With all the recent interest in CXL, and its ability to connect a processor to any memory, no matter the speed, it’s only natural that someone would try using it for SSDs. This notion is the basis for the Memory-Semantic SSD, or MS-SSD.
But MS-SSDs suffer from the same problem as SSDs, hard drives, and other mass storage. The basic concept requires for the SSD to try to anticipate the processor’s upcoming requirements. If it guesses correctly, then the SSD can perform the processor’s next operation rapidly, but if it guesses wrong then that operation will be slow.
In the case of the MS-SSD, the device must anticipate the next several addresses that the processor will read from, and load them from the SSD into the MS-SSD’s DRAM.
What if the MS-SSD instead would let the processor tell it what it would need for the next several memory cycles, allowing the MS-SSD to prefetch exactly what the processor was about to ask for? This is the same thinking that has been applied to many new non-CXL SSD architectures like the Open-Channel SSD.
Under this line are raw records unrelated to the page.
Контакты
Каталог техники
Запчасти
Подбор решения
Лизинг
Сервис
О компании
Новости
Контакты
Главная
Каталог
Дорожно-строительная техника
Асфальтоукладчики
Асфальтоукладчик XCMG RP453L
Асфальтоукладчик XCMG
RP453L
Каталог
CXL controller design house Wolley decided to apply this thinking, and presented the company’s new architecture at November’s Super Computing conference SC23.
They call it “NVMe over CXL” or NVMe-oC and say that it’s:
an implementation of CXL to optimize the host-device data movement where most hosts only use a fraction of data retrieved from the storage devices.
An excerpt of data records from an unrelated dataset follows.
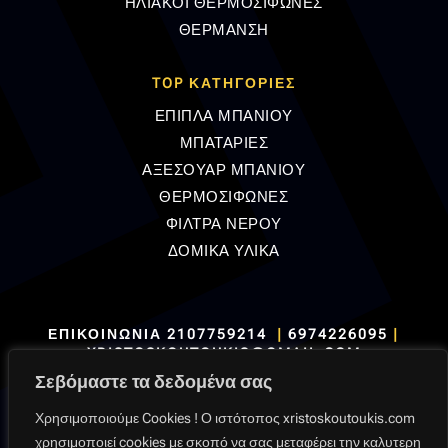
ΗΛΙΑΚΟΙ ΘΕΡΜΟΣΙΦΩΝΕΣ
ΘΕΡΜΑΝΣΗ
TOP ΚΑΤΗΓΟΡΙΕΣ
ΕΠΙΠΛΑ ΜΠΑΝΙΟΥ
ΜΠΑΤΑΡΙΕΣ
ΑΞΕΣΟΥΑΡ ΜΠΑΝΙΟΥ
ΘΕΡΜΟΣΙΦΩΝΕΣ
ΦΙΛΤΡΑ ΝΕΡΟΥ
ΔΟΜΙΚΑ ΥΛΙΚΑ
ΕΠΙΚΟΙΝΩΝΙΑ
2107759214
|
6974226095
|
XRISTOSKOUTOUKIS@GMAIL.COM
Σεβόμαστε τα δεδομένα σας
Χρησιμοποιούμε Cookies ! Ο ιστότοπος xristoskoutoukis.com
χρησιμοποιεί cookies με σκοπό να σας μεταφέρει την καλυτερη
The basic idea is that many SSD reads are for smaller chunks of data than the standard 4KB delivered by an SSD access. Why move all that data over CXL-io or NVMe over PCIe if the processor only needs one 64-byte cache line of it? NVMe-oC is expected to both reduce the I/O traffic and the effort spent by the host to move the data itself.
The approach uses CXL.io to access the SSD and CXL.mem to access the memory. Special commands tell the SSD to write data into that memory or to write from the memory into the SSD, without any interaction from the host, to reduce host-device data movement. A block diagram appears in a thumbnail at the top of this post and full sized below:
In a way, this approach establishes a halfway point between two CXL-attached devices that have been in discussion since the early days of CXL: Standard CXL-attached memory, and CXL-attached computational memory modules. While the CXL-attached computational memory modules offload certain computation tasks into the CXL module, the NVMe-oC device offloads a much more basic task, simple data movement, away from the host and into the module. This approach simplifies adoption by reducing the amount of application software re-work necessary to take advantage of the technology. In fact, Wolley claims that the NVMe-oC device can accelerate I/O virtualization on Virtio without requiring any changes to the application software. All that is necessary is a special NVMe-oC driver.
Wolley has built a prototype using an FPGA that contains a CXL controller, an NVMe controller for the NAND, DDR controllers for the memory, and an NVMe-oC bridge to manage the new data movement functions.
The SSD Guy is always fascinated by modest changes that solve significant problems, and this new architecture does a good job of that. As data centers shift from conventional computing to more AI, data movement becomes a bigger and bigger issue. This SSD’s data movement capabilities should dramatically reduce the amount of unnecessary data that is moved to the host as 4KB blocks, rather than 64-byte memory transfers, while offloading wasteful data movement tasks from the host processor.